Students can use the methods inspired by the illustrator to create the next scene, providing an explanation for why they have made that prediction.
As a whole group, each student’s next scene can be shared and discussed. Encourage group members to ask questions of each other’s ideas such as:
- How likely do you think this is to happen?
- What words would you use to support this illustration?
- How will you describe the actions?
- How will things end?
(ACELT1586) (ACELT1832) (EN1-11D) (EN1-9B)
Text Innovation
Use the language of the text to connect to student’s own experience and provide an opportunity to explore story and vocabulary elements. Model the use of language choices and features made by the author by breaking down a sentence from the text.
Author’s words | ||||
The best thing of all to play with | under the stretching-out sky | at the edge of the no-go desert… | is | me and my brother’s bike. |
Our words | ||||
The best thing of all to play with | submerged in the warm soapy tub | in the steamy bathroom | is | my yellow rubber duck. |
Follow with a series of lessons modelling how to innovate on the language, creating sentences as a group and recording the sentences for reference. Create a class book or shared text where each student has a page to showcase their innovated sentence. Publish the book and share.
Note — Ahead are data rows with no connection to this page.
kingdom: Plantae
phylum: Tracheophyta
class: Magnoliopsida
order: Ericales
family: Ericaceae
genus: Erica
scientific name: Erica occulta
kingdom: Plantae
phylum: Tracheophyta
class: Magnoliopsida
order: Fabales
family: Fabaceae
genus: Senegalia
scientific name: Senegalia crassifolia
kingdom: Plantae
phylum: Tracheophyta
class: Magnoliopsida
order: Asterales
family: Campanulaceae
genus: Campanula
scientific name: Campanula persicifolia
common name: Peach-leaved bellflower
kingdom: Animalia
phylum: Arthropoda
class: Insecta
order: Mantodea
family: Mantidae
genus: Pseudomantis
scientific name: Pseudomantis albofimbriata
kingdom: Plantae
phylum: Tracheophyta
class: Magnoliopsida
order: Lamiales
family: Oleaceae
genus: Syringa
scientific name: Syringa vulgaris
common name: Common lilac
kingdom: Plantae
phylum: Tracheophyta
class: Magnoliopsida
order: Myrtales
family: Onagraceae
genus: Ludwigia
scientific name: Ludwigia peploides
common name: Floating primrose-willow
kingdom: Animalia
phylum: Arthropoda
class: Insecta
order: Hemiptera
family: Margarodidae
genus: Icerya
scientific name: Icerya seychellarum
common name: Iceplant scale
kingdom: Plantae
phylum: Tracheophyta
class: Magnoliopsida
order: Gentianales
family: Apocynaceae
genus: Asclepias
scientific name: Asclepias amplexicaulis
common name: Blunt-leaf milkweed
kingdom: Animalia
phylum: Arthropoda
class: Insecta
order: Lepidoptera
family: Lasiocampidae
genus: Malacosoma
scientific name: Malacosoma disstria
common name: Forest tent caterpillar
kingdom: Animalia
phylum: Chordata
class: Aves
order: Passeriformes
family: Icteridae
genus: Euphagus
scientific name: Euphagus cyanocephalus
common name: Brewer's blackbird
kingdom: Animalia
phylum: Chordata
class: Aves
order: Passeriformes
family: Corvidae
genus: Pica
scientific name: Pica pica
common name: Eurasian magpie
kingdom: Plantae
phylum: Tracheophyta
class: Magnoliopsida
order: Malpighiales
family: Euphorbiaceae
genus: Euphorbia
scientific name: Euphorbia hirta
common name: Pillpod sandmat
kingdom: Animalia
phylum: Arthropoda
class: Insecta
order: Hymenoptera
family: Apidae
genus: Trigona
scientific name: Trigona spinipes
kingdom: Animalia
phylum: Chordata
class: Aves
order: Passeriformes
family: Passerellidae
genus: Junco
(ACELT1832) (ACELA1451) (EN1-2A) (EN1-4A)
Rich assessment task
Character Interview
After sharing the text and learning experiences with the group, ask the students to identify a favourite part or character in the book to discuss in a hot seat. Encourage students to provide an explanation about why they like that scene or character.
The teacher may like to watch this video for some ideas on character development.
Prompt students to create a list of questions they could ask their character from the text. In pairs or small groups have students take turns to play the role of the ‘character’ and ‘interviewer’. Encourage the characters being interviewed to consider how they might respond to the questions based on what they know from the text.